### Try it:
Copy the lines word for word, starting at the line that has "Programmazione docenti" and stopping after the line that has "TAMBIÉN TE RECOMENDAMOS…". Leave out the pictures.

### Data to process:
------------------------------------------------
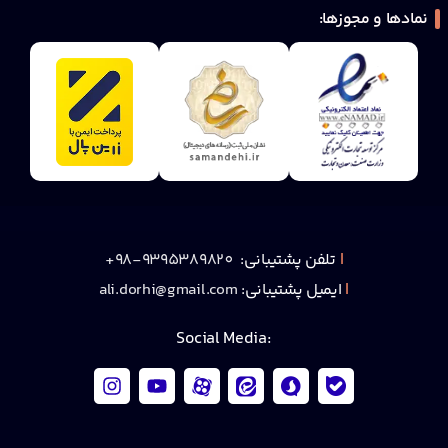
نمادها و مجوزها:
|
تلفن پشتیبانی:
9395389820-98+
|
ایمیل پشتیبانی:
ali.dorhi@gmail.com
:Social Media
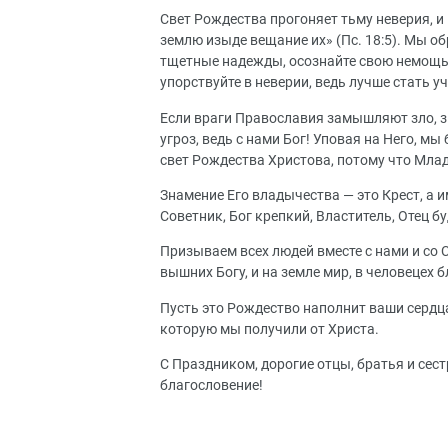
Свет Рождества прогоняет тьму неверия, и
землю изыде вещание их» (Пс. 18:5). Мы о
тщетные надежды, осознайте свою немощь и
упорствуйте в неверии, ведь лучше стать 
Если враги Православия замышляют зло, з
угроз, ведь с нами Бог! Уповая на Него, мы
свет Рождества Христова, потому что Мла
Знамение Его владычества — это Крест, а 
Советник, Бог крепкий, Властитель, Отец б
Призываем всех людей вместе с нами и со
вышних Богу, и на земле мир, в человецех 
Пусть это Рождество наполнит ваши сердц
которую мы получили от Христа.
С Праздником, дорогие отцы, братья и сест
благословение!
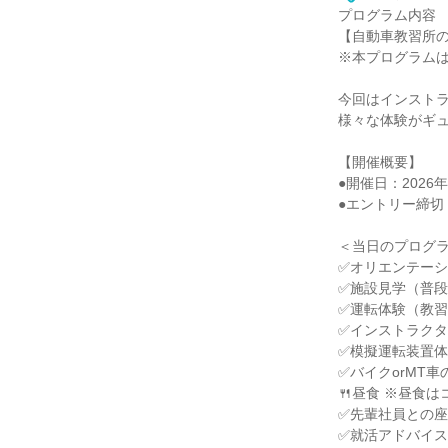
プログラム内容
【自動車教習所の
※本プログラム
今回はインスト
様々な体験がギュ
【開催概要】
●開催日：2026年8
●エントリー締切：2
＜当日のプログ
✅オリエンテー
✅施設見学（普
✅運転体験（教習
✅インストラク
✅模擬運転装置
✅バイクorMT
🍴昼食 ※昼食
✅先輩社員との
✅就活アドバイ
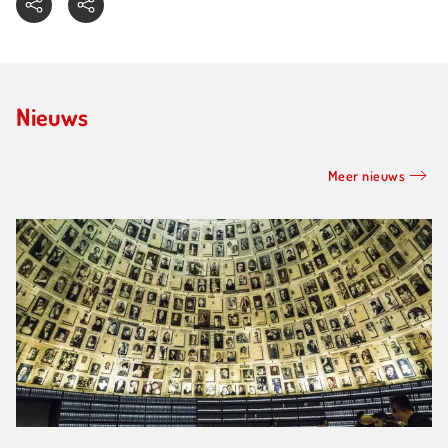
Nieuws
Meer nieuws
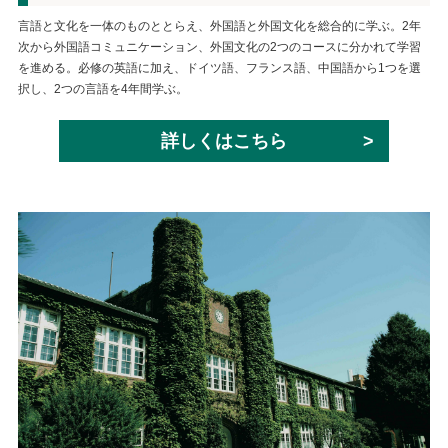
言語と文化を一体のものととらえ、外国語と外国文化を総合的に学ぶ。2年
次から外国語コミュニケーション、外国文化の2つのコースに分かれて学習
を進める。必修の英語に加え、ドイツ語、フランス語、中国語から1つを選
択し、2つの言語を4年間学ぶ。
詳しくはこちら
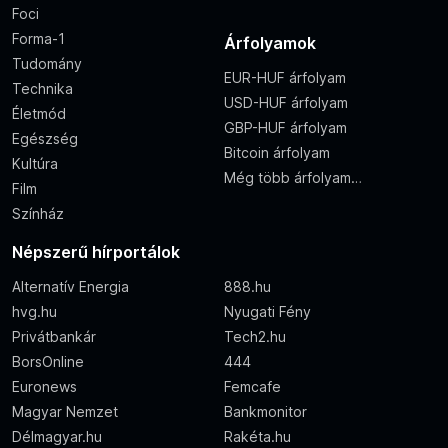
Foci
Forma-1
Árfolyamok
Tudomány
EUR-HUF árfolyam
Technika
USD-HUF árfolyam
Életmód
GBP-HUF árfolyam
Egészség
Bitcoin árfolyam
Kultúra
Még több árfolyam…
Film
Színház
Népszerű hírportálok
Alternatív Energia
888.hu
hvg.hu
Nyugati Fény
Privátbankár
Tech2.hu
BorsOnline
444
Euronews
Femcafe
Magyar Nemzet
Bankmonitor
Délmagyar.hu
Rakéta.hu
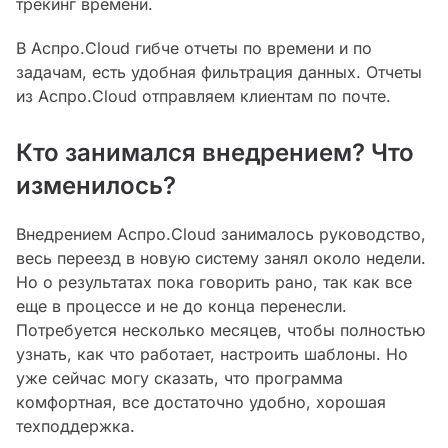
трекинг времени.
В Аспро.Cloud гибче отчеты по времени и по
задачам, есть удобная фильтрация данных. Отчеты
из Аспро.Cloud отправляем клиентам по почте.
Кто занимался внедрением? Что
изменилось?
Внедрением Аспро.Cloud занималось руководство,
весь переезд в новую систему занял около недели.
Но о результатах пока говорить рано, так как все
еще в процессе и не до конца перенесли.
Потребуется несколько месяцев, чтобы полностью
узнать, как что работает, настроить шаблоны. Но
уже сейчас могу сказать, что программа
комфортная, все достаточно удобно, хорошая
техподдержка.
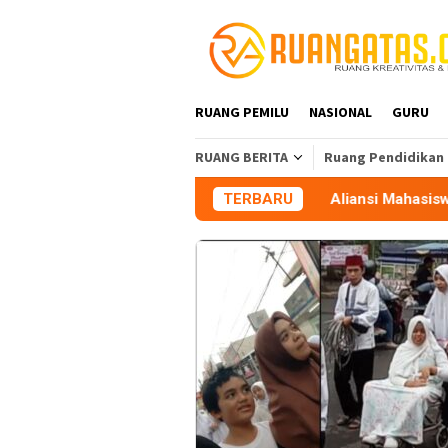
Loncat
ke
konten
RUANG PEMILU
NASIONAL
GURU
RUANG BERITA
Ruang Pendidikan
Aliansi Mahasiswa Tasikmalaya 
TERBARU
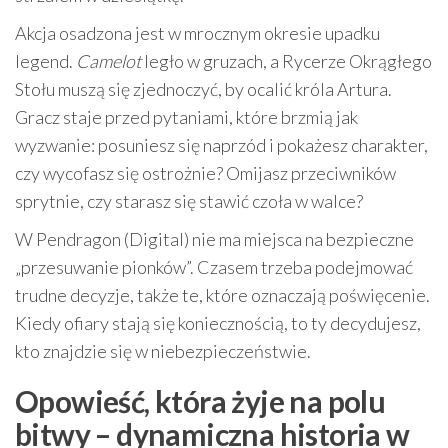
Akcja osadzona jest w mrocznym okresie upadku
legend.
Camelot
legło w gruzach, a Rycerze Okrągłego
Stołu muszą się zjednoczyć, by ocalić króla Artura.
Gracz staje przed pytaniami, które brzmią jak
wyzwanie: posuniesz się naprzód i pokażesz charakter,
czy wycofasz się ostrożnie? Omijasz przeciwników
sprytnie, czy starasz się stawić czoła w walce?
W Pendragon (Digital) nie ma miejsca na bezpieczne
„przesuwanie pionków”. Czasem trzeba podejmować
trudne decyzje, także te, które oznaczają poświęcenie.
Kiedy ofiary stają się koniecznością, to ty decydujesz,
kto znajdzie się w niebezpieczeństwie.
Opowieść, która żyje na polu
bitwy – dynamiczna historia w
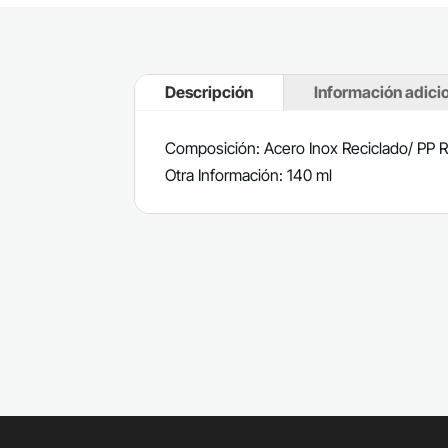
Descripción
Información adici
Composición: Acero Inox Reciclado/ PP R
Otra Información: 140 ml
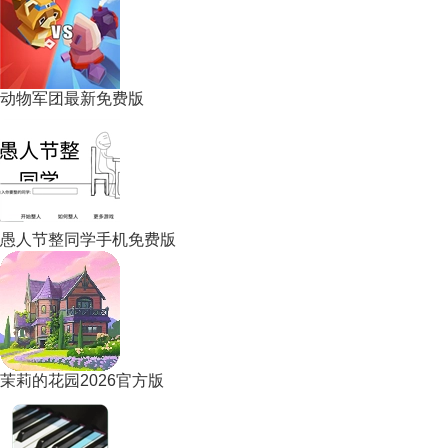
动物军团最新免费版
愚人节整同学手机免费版
茉莉的花园2026官方版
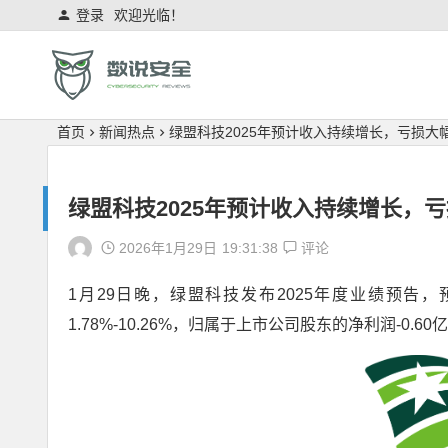
登录
欢迎光临！
首页
新闻热点
绿盟科技2025年预计收入持续增长，亏损大
绿盟科技2025年预计收入持续增长，
2026年1月29日
19:31:38
评论
1月29日晚，绿盟科技发布2025年度业绩预告，
1.78%-10.26%，归属于上市公司股东的净利润-0.60亿元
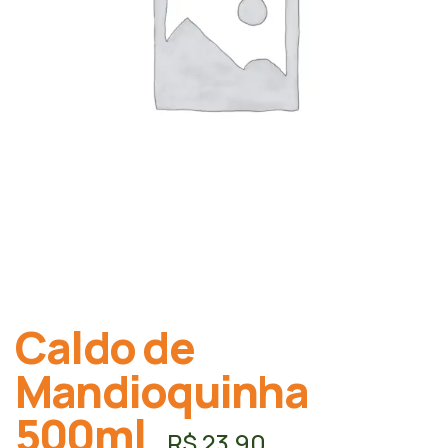
Caldo de
Mandioquinha
500ml
R$
23,90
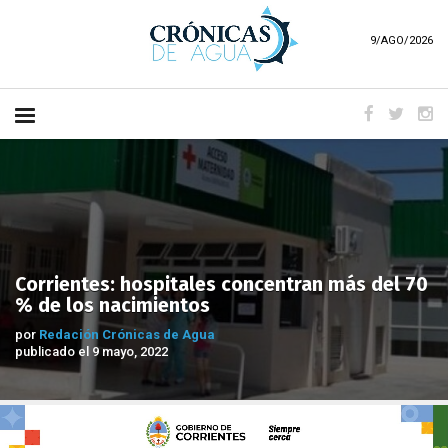
9/AGO/2026
Corrientes: hospitales concentran más del 70
% de los nacimientos
por
Redación Crónicas de Agua
publicado el 9 mayo, 2022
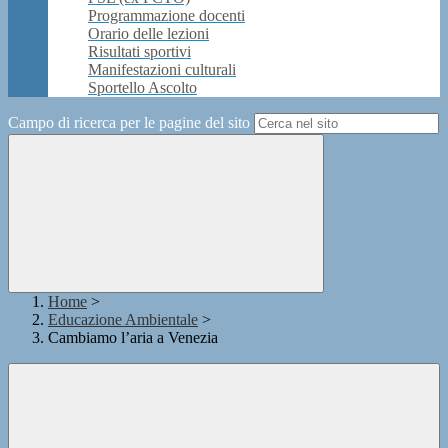
Programmazione docenti
Orario delle lezioni
Risultati sportivi
Manifestazioni culturali
Sportello Ascolto
Campo di ricerca per le pagine del sito
Home
>
Educazione Ambientale
>
Cambiamo l’aria a Venezia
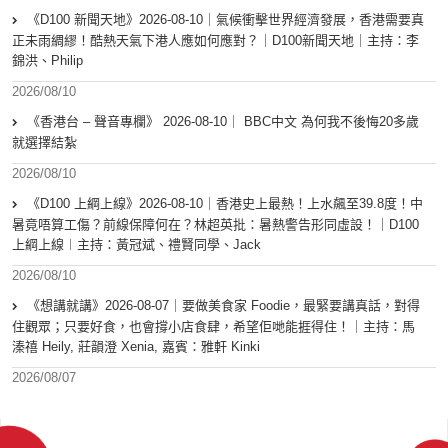
《D100 新聞天地》2026-08-10｜氣候衝擊世界經濟發展，香港需要真
正未雨綢繆！酷熱天氣下港人應如何應對？｜D100新聞天地｜主持：李
錦洪、Philip
2026/08/10
《香港台 – 聲音專欄》 2026-08-10｜ BBC中文 為何我不後悔20多歲
就選擇結紮
2026/08/10
《D100 上綱上線》2026-08-10｜香港史上最熱！上水飆至39.8度！中
暑竟唔算工傷？前線保障何在？林超英批：暑熱警告形同虛設！｜D100
上綱上線︱主持：黃冠斌、禮賢同學、Jack
2026/08/10
《想講就講》2026-08-07｜要做美食家 Foodie，最緊要講真話，對得
住觀眾；只要好食，也會撐小店食肆，希望佢哋能捱得住！｜主持：馬
溱禧 Heily, 莊韻澄 Xenia, 嘉賓：雅軒 Kinki
2026/08/07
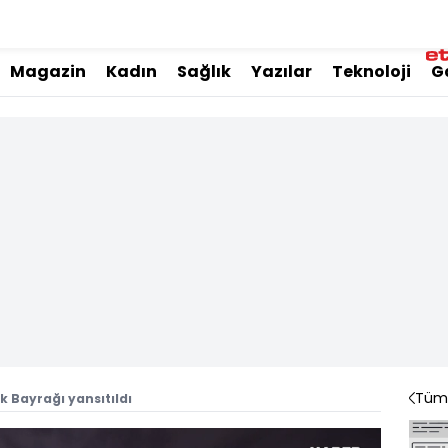
Magazin
Kadın
Sağlık
Yazılar
Teknoloji
G
Tüm 
k Bayrağı yansıtıldı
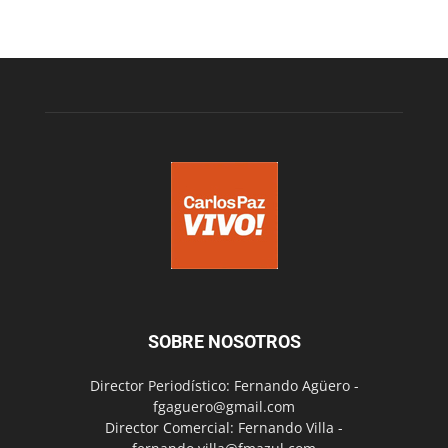
SOBRE NOSOTROS
Director Periodístico: Fernando Agüero -
fgaguero@gmail.com
Director Comercial: Fernando Villa -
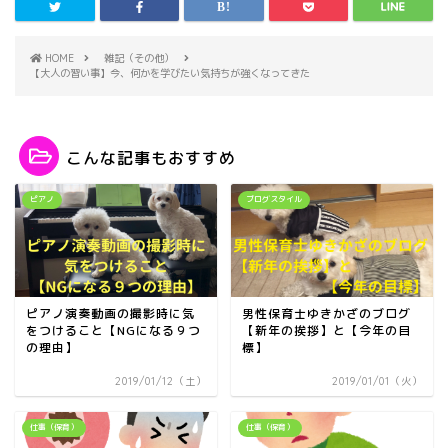
HOME
雑記（その他）
【大人の習い事】今、何かを学びたい気持ちが強くなってきた
こんな記事もおすすめ
ピアノ
ブログスタイル
ピアノ演奏動画の撮影時に気
男性保育士ゆきかざのブログ
をつけること【NGになる９つ
【新年の挨拶】と【今年の目
の理由】
標】
2019/01/12（土）
2019/01/01（火）
仕事（保育）
仕事（保育）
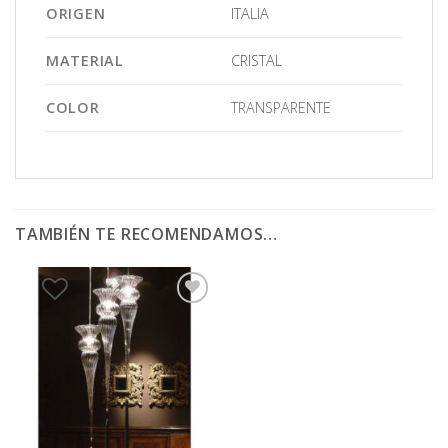
ORIGEN
ITALIA
MATERIAL
CRISTAL
COLOR
TRANSPARENTE
TAMBIÉN TE RECOMENDAMOS…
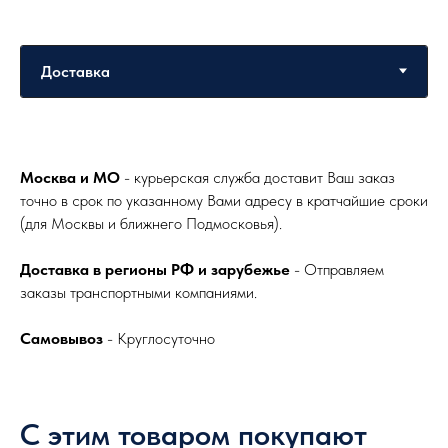
Москва и МО
- курьерская служба доставит Ваш заказ
точно в срок по указанному Вами адресу в кратчайшие сроки
(для Москвы и ближнего Подмосковья).
Доставка в регионы РФ и зарубежье
- Отправляем
заказы транспортными компаниями.
Самовывоз
- Круглосуточно
С этим товаром покупают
------------------------------------------------
### Answer box:
Programmazione docenti
Orario delle lezioni
Risultati sportivi
Manifestazioni culturali
Sportello Ascolto
Campo di ricerca per le pagine del sito
Home
>
Educazione Ambientale
>
Cambiamo l’aria a Venezia
《D100 新聞天地》2026-08-10｜氣候衝擊世界經濟發展，香港需要真
正未雨綢繆！酷熱天氣下港人應如何應對？｜D100新聞天地｜主持：李
錦洪、Philip
2026/08/10
《香港台 – 聲音專欄》 2026-08-10｜ BBC中文 為何我不後悔20多歲
就選擇結紮
2026/08/10
《D100 上綱上線》2026-08-10｜香港史上最熱！上水飆至39.8度！中
暑竟唔算工傷？前線保障何在？林超英批：暑熱警告形同虛設！｜D100
上綱上線︱主持：黃冠斌、禮賢同學、Jack
2026/08/10
《想講就講》2026-08-07｜要做美食家 Foodie，最緊要講真話，對得
住觀眾；只要好食，也會撐小店食肆，希望佢哋能捱得住！｜主持：馬
溱禧 Heily, 莊韻澄 Xenia, 嘉賓：雅軒 Kinki
2026/08/07
Magazin
Kadın
Sağlık
Yazılar
Teknoloji
G
Tüm 
k Bayrağı yansıtıldı
SOBRE NOSOTROS
Director Periodístico: Fernando Agüero -
fgaguero@gmail.com
Director Comercial: Fernando Villa -
HOME
雑記（その他）
【大人の習い事】今、何かを学びたい気持ちが強くなってきた
こんな記事もおすすめ
ピアノ
ブログスタイル
ピアノ演奏動画の撮影時に気
男性保育士ゆきかざのブログ
をつけること【NGになる９つ
【新年の挨拶】と【今年の目
の理由】
標】
2019/01/12（土）
2019/01/01（火）
仕事（保育）
仕事（保育）
ORIGEN
ITALIA
MATERIAL
CRISTAL
COLOR
TRANSPARENTE
TAMBIÉN TE RECOMENDAMOS…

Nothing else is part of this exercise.